One of the greatest biblical scholars from our own country, Father Raymond
Brown,SS. encouraged preachers and homilists not to leave this birth record
aside.  They are to preach on it.  When was the last great homily you heard
on it?

Why not start with the five women who are mentioned, that is easier than
going into the names of the men.  Each of the women has a story that will
be found in the Old Testment except the last one whose story will unravel
in Matthew and Luke.  They are easily located in the Old Testament by
looking at the cross-references to them given in a student’s bible.  Here
are some of the most colorful narratives in the Old Testament.

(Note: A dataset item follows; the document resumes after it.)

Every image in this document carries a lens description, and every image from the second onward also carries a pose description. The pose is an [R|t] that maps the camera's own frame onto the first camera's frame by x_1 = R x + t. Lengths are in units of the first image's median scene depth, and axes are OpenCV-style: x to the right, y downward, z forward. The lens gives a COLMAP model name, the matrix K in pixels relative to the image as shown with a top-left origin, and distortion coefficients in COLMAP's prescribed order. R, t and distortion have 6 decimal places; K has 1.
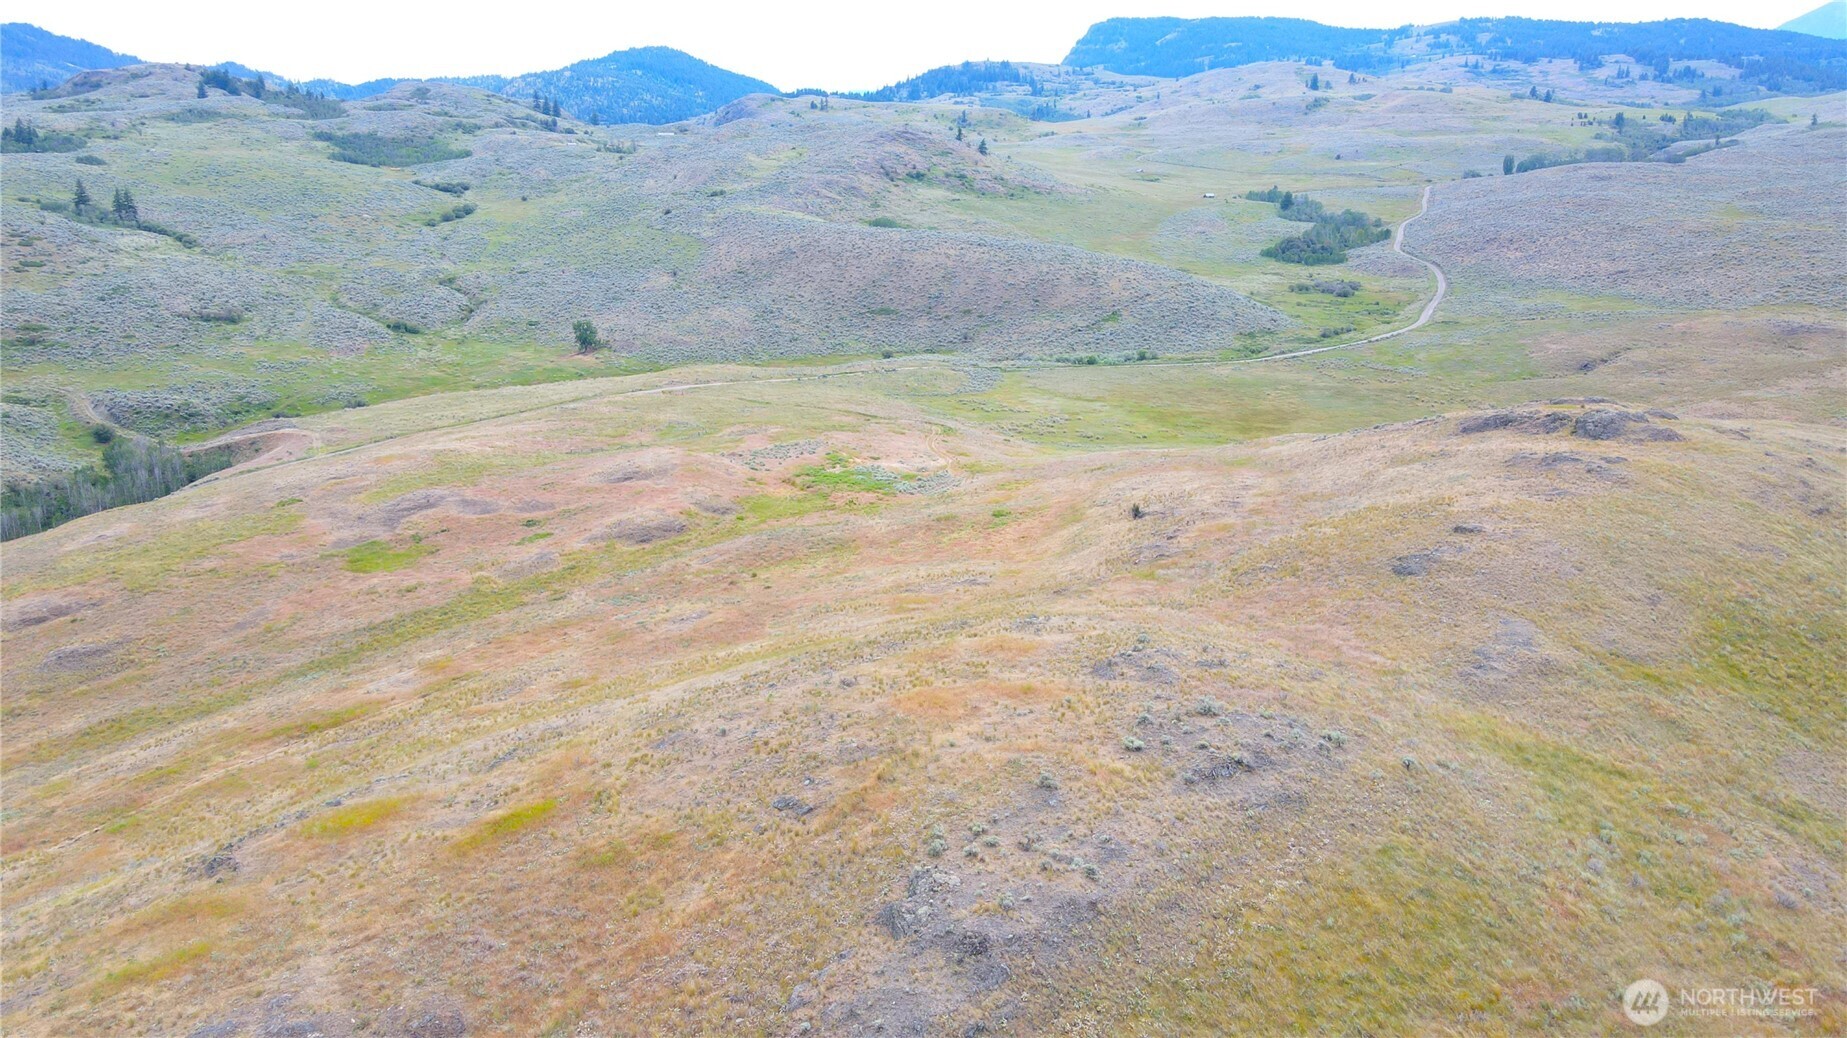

Some of the reasons for reading the genealogy are the following:
1) It shows or demonstrates through human births how Jesus is related to us
in all of the things that we possess from birth and that his birth is real
and historical.  Jesus stems from the ancestors who are mentioned from
Abraham on and then through the royal lineage of David; each king passes
this on till we reach Jesus who also is from the davidic line and thus has
a legitimate claim to being the messiah. Jesus is a bona fide human born of
a human mother who name is Mary.
2) Matthew’s immediate congregation is given a way of looking at the
legitimacy of Jesus in his birth of Mary, a virgin. He is the first to
explicitly speak of the virgin Mary in terms of human generation. He also
mentions the importance of Joseph as the foster-father of the child (you
will see this in carefully reading verse 16).  Again the humanity of Jesus
is real and is not as some early Christians falsely taught that Jesus is
merely an appearance, a phantom, a other worldly person who is not real
flesh and blood. This tendency is called Docetism (Appearance).
3) We enter into the mystery of salvation history and the communion of
saints by our realizing the lineage has all of the components of our own
immediate ancestors except for the royalty.  God is working through the
limits and weaknesses of human nature.  The women show how God breaks
through and justifies them and thus shows us great hope in humankind.  It
is good that Matthew did not neglect mentioning them.
4) There may be a symbolic meaning to five women who may represent the
fullness of God’s revelation seen in the Pentateuch or Torah (the first
five books of the bible).  We know that there is the strong possibility of
a symbol that represents the name of David.  DVD in Hebrew is equivalent to
the number fourteen. D=4, V=6, and another D =4, thus fourteen.  Matthew
gives us three sets of fourteen with a problem of our finding only thirteen
in the third set. A scholar helps us through this problem: “Various
solutions have been proposed: Is Christ the fourteenth? Or is the
fourteenth place reserved for the coming of the Son of Man? Or does Matthew
imply a generation between the second and third section: Joakim was the
father of Jeconiah. The puzzle remains.”  (Benedict Viviano, in New Jerome
Biblical Commentary, p.635).
5) The genealogy highlights David, Joseph, and Mary–three persons who help
us during this Advent season and who bring us to the crib.  Today as we
sing the first of the O Antiphons let us be thankful for the birth record
of Jesus.
O Wisdom, O holy Word of God, you govern all creation with your strong yet
tender care. Come and show your people the way to salvation.  Amen.